How to work with the template

The workflow is NOT (and will never be) fully automatic for many reasons. That is, you need to run the following commands step-by-step, although most of the steps can be easily executed using ready-made shell scripts.

:information_source: IMPORTANT:

In the commnds below, you need to replace each name surrounded by < > (e.g. path to an input data file, name of an assembly) with something up to you. On the other hand, however, you must NOT change the names of the other files/directories.

:memo: NOTE:

&& at the end of a line below means "execute the next command if the previous command finishes successfully." You do not have to add it if you are running each line interactively in a shell.

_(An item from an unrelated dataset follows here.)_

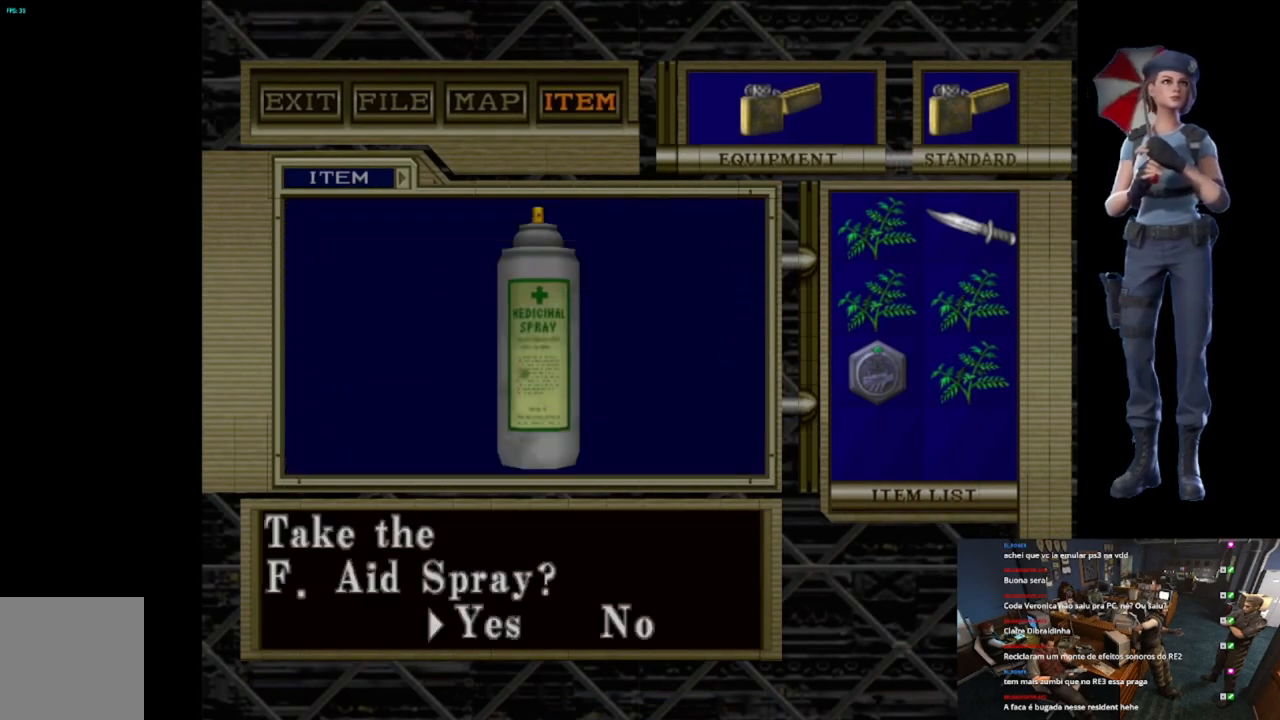
{"buttons": ["A"], "left_stick": "center", "right_stick": "center", "events": [[66, "A", "down"], [166, "A", "up"], [233, "A", "down"], [350, "A", "up"], [400, "A", "down"]]}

0. Copy the template and make symlinks to input read datasets

# Assuming <your-working-dir-name> does not exist yet
cp -r <path-to>/ant-asm-workflow/template/ <your-working-dir-name>
cd <your-working-dir-name>
cd 00-data/ &&
    cd hifi/ &&
        ln -sf <path-to-your-hifi-reads>.fastq ./hifi.fastq &&
        cd ..
    cd omnic/ &&
        ln -sf <path-to-your-omnic-reads>_R1_001.fastq ./omnic_R1_001.fastq &&
        ln -sf <path-to-your-omnic-reads>_R2_001.fastq ./omnic_R2_001.fastq &&
        cd ..
cd ..

:memo: NOTE:

You can update the scripts in your working directory while keeping the other files as they are (which is useful when the workflow itself is updated) by:
# NOTE: <your-working-dir-name> needs to exist
rsync -auv <path-to>/ant-asm-workflow/template/ <your-working-dir-name>/
# For example, to update scripts in `10-contigs/<assembly-name>`:
cd <your-working-dir-name>/10-contigs/
rsync -auv template/ <assembly-name>/
:warning: WARNING: Do NOT forget / after template in the command above.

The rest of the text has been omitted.